Q. We saw restrictions, moratorium on loan repayments and many companies could still be facing cash flow problem, which we may see later on. Isn't there a risk area where the market should wait and watch?
Nikhil Kamath: The thing is we (NIFTY 50) fell from 12,000 to 8000, and now we are at 10,400 in terms of how the markets are doing. I think the call right now people are taking is not that whether the markets will go up 20%, 30% or whatever. But it's more about thinking that if I have to be allocated to five different asset classes over a five to ten year period, how much exposure would I want to equity?

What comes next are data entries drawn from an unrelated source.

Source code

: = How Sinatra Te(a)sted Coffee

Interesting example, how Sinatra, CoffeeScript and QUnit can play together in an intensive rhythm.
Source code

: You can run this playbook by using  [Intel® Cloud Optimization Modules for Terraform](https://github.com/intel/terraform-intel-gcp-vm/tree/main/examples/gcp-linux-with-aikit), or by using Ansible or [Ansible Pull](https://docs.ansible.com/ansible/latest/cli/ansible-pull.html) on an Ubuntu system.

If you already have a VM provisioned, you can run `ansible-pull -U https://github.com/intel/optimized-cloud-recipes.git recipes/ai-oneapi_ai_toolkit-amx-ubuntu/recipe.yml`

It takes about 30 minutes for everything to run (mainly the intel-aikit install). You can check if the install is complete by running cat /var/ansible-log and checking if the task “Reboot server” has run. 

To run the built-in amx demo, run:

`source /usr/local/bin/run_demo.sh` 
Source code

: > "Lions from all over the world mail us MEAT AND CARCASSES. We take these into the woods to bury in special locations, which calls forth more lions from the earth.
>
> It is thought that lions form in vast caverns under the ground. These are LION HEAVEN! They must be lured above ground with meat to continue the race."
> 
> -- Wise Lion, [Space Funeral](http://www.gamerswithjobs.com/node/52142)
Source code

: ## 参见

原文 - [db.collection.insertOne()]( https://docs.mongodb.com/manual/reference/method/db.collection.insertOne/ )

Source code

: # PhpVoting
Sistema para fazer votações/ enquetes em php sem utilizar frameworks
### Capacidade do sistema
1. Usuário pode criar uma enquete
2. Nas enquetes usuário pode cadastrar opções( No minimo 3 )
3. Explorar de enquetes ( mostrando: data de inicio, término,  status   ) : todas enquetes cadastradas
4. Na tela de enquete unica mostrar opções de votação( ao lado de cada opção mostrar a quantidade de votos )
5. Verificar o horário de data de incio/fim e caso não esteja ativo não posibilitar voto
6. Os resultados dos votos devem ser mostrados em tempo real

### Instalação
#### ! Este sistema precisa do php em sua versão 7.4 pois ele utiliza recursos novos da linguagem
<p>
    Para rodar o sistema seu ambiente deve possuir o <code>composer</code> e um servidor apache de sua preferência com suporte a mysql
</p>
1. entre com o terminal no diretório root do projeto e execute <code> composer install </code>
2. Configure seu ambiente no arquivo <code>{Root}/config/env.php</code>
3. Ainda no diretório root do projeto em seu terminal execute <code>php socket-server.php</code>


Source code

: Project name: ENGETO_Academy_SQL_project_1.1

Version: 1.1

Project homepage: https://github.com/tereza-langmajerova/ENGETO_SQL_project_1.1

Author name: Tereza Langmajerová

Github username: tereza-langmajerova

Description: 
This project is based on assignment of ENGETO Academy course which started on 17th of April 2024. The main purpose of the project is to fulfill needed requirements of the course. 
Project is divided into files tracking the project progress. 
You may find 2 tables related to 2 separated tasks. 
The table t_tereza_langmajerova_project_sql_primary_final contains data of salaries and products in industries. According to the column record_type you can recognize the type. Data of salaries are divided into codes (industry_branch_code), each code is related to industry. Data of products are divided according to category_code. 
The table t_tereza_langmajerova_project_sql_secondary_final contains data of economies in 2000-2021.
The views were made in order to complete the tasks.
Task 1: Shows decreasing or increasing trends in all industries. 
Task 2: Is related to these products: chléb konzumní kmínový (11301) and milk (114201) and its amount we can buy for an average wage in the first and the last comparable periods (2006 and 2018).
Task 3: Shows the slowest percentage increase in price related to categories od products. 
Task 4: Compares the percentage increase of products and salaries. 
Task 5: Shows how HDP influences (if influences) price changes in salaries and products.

And people are rebalancing into equities from real estate based on that. To your point, definitely there will be issues in terms of supply side demand side issues over the next 12 months which will affect many corporate earnings, but people seem to be discounting that as a short term phenomenon right now.
Q. What are the sectors you see having high potential in post-Corona world where investors could be looking for higher returns?
Nikhil Kamath: I think pharma is one of the top picks that we have. I think there is a big case going on in the world for why supply chains need to hedge the risk they have, because most of them have China as a big part of supply chains. Be it the Western world which is consuming, or even the Asian ecosystem which is consuming. For India to make a case that manufacturing has to move from China to India, I think a lot of money has to be spent on infrastructure. I think there will be significant spending, both by the government and the private industry in the infrastructure space. I think that's one pocket which will do well, along with pharma. I also typically like IT, I mean there is a tail risk here because the US elections, Trump will have to say something which is against outsourcing, anti-immigration and stuff like that because they are due in November. But IT as a sector typically has longer term contracts. So, you would typically find the Infosys, which gets a large contract will have like a five year or ten year contracts and these companies typically do much better in times of uncertainty like right now. So, IT, Pharma and Infra and maybe you can even add FMCG and Consumption to that, would be some of the top sectors that we like.